Dernek Defter ve Belgelerin Tutulmaması
16 Temmuz 2015 Tarihli Resmi Gazete
Sayı: 29418
Anayasa Mahkemesinin 1/7/2015 Tarihli ve E: 2015/20, K: 2015/64 Sayılı Kararı
4.11.2004 tarihli ve 5253 sayılı Dernekler Kanunu’nun, 23.1.2008 tarihli ve 5728 sayılı Kanun’un 558. maddesiyle değiştirilen 32. maddesinin birinci fıkrasının (d) bendinin birinci cümlesinin…
OLAY: Yöneticisi oldukları derneğe ait defter ve belgelerin tutulmaması ve tasdik ettirilmemesi nedeniyle sanıklar hakkında açılan kamu davasında, itiraz konusu kuralın Anayasa’ya aykırılık iddiasını ciddi bulan Mahkeme, iptali için başvurmuştur.
I- İPTALİ İSTENİLEN VE İLGİLİ GÖRÜLEN KANUN HÜKÜMLERİ
A- İtiraz Konusu Kanun Hükmü
5253 sayılı Kanun’un itiraz konusu kuralın da yer aldığı 32. maddesinin birinci fıkrasının (d) bendi şöyledir:
“Derneğe ait tutulması gereken defter veya kayıtları tutmayan veya tasdiksiz defter tutan dernek yöneticileri üç aydan bir yıla kadar hapis veya adlî para cezası ile cezalandırılır. Bu defter ve kayıtların usulüne uygun tutulmaması halinde dernek yöneticilerine ve defterleri tutmakla sorumlu kişilere beşyüz Türk Lirası İdarî para cezası verilir. Adına yetki belgesi düzenlenmediği halde gelir toplayanlar ile bilerek bu şekilde gelir toplanmasına izin veren yönetim kurulu üyelerine bin Türk Lirası İdarî para cezası verilir. ”

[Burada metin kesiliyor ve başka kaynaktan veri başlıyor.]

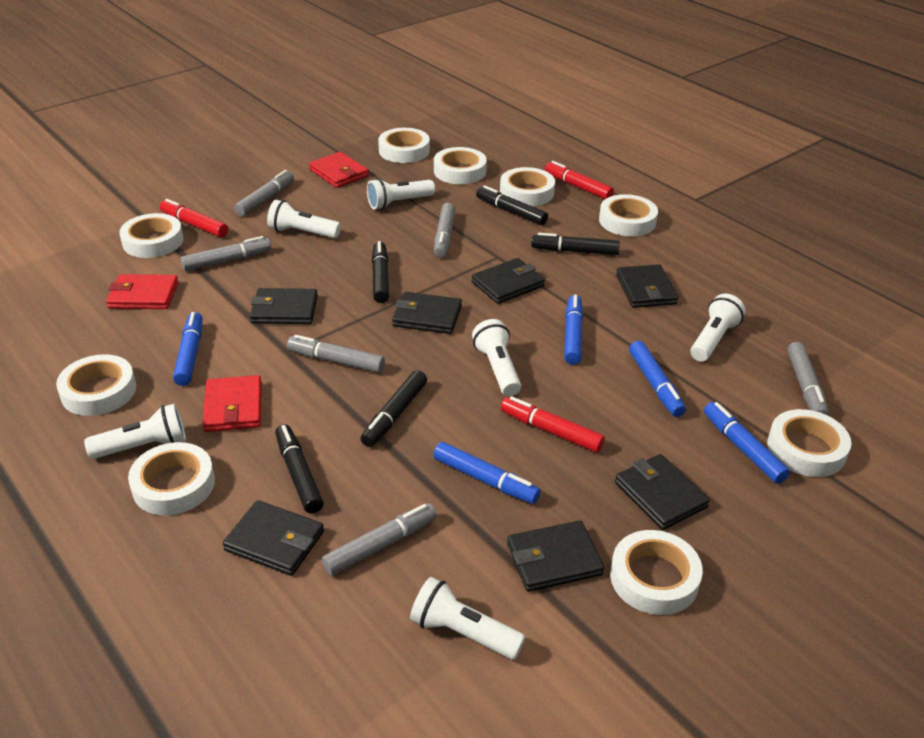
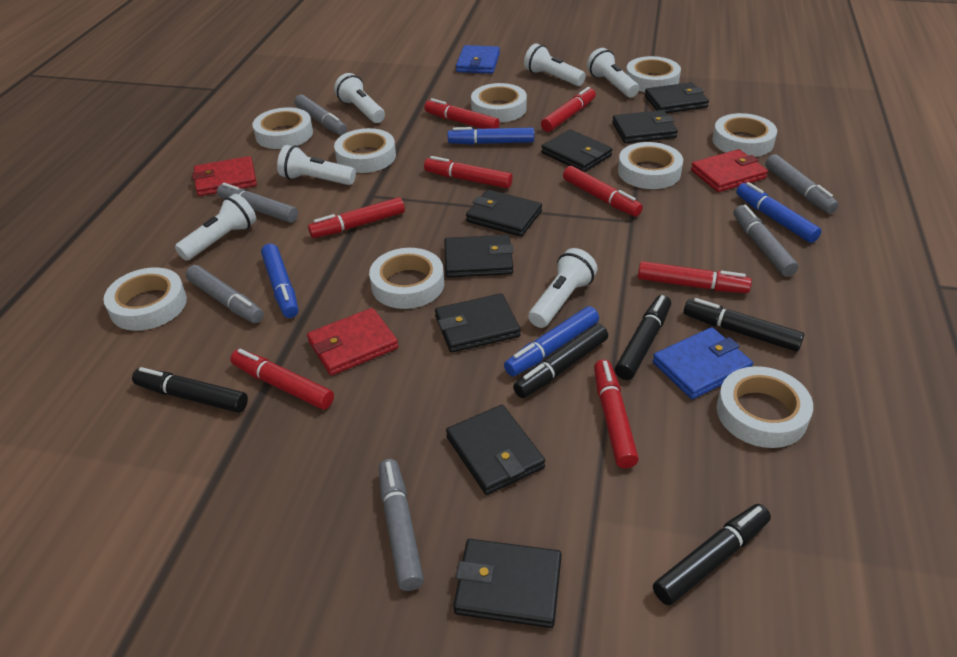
black wallet: [223,500,324,576] [250,288,318,324] [392,292,462,334] [472,258,545,304] [507,520,604,592] [615,454,710,530] [616,264,678,308] = 7 -> [435,293,521,353] [444,235,514,277] [446,405,545,495] [453,539,562,628] [466,189,542,237] [541,129,613,172] [612,110,678,143] [645,82,709,113] = 8
blue marker: [173,312,203,386] [433,442,541,504] [564,295,583,365] [629,341,686,417] [704,402,790,484] = 5 -> [261,244,298,318] [448,127,534,145] [504,306,599,376] [736,182,821,243] = 4
blue wallet: none = 0 -> [456,45,500,74] [653,327,753,399] = 2
red marker: [160,199,228,237] [501,396,605,453] [545,161,614,199] = 3 -> [230,349,334,410] [308,197,405,238] [424,98,500,129] [424,156,513,188] [541,87,596,132] [563,166,643,217] [594,360,639,468] [638,261,752,293] = 8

B- İlgili Görülen Kanun Hükmü
Kanun’un ilgili görülen 33. maddesinin ikinci fıkrası şöyledir:
“Bu Kanunun 32 nci maddesinde geçen “dernek yöneticileri ” ibareleri dernek yönetim kurulu başkanını ifade eder. ”
II-İLK İNCELEME
1. Anayasa Mahkemesi İçtüzüğü hükümleri gereğince Zühtü ARSLAN, Alparslan ALTAN, Serdar ÖZGÜLDÜR, Osman Alifeyyaz PAKSÜT, Recep KÖMÜRCÜ, Burhan ÜSTÜN, Engin YILDIRIM, Nuri NECİPOĞLU, Hicabi DURSUN, Celal Mümtaz AKINCI, Erdal TERCAN, Muammer TOPAL, M. Emin KUZ, Haşan Tahsin GÖKCAN ve Kadir ÖZKAYA’nın katılımlarıyla 18.2.2015 tarihinde yapılan ilk inceleme toplantısında, dosyada eksiklik bulunmadığından işin esasının incelenmesine OYBİRLİĞİYLE karar verilmiştir.
III- ESASIN İNCELENMESİ
2. Başvuru kararı ve ekleri, Raportör Berrak YILMAZ tarafından hazırlanan işin esasına ilişkin rapor, itiraz konusu ve ilgili görülen kanun hükümleri, dayanılan ve ilgili görülen Anayasa kuralları ve bunların gerekçeleri ile diğer yasama belgeleri okunup incelendikten sonra gereği görüşülüp düşünüldü.
A- İtirazın Gerekçesi
3. Başvuru kararında, itiraz konusu kuralın, dikkatsizlik veya ihmalden kaynaklansa bile suç kapsamına giren kabahat niteliğindeki eylem için hapis cezası öngörmesi nedeniyle orantısız olduğu, cezanın sadece dernek başkanı veya derneğin sorumlu kıldığı kişi için değil bütün yönetim kurulu üyeleri için öngörülmesi nedeniyle temel ve vazgeçilmez bir hak olan örgütlenme ve dernek kurma hakkının kullanılmasını zorlaştırdığı belirtilerek kuralın, Anayasa’nın 10., 13. ve 33. maddelerine aykırı olduğu ileri sürülmüştür.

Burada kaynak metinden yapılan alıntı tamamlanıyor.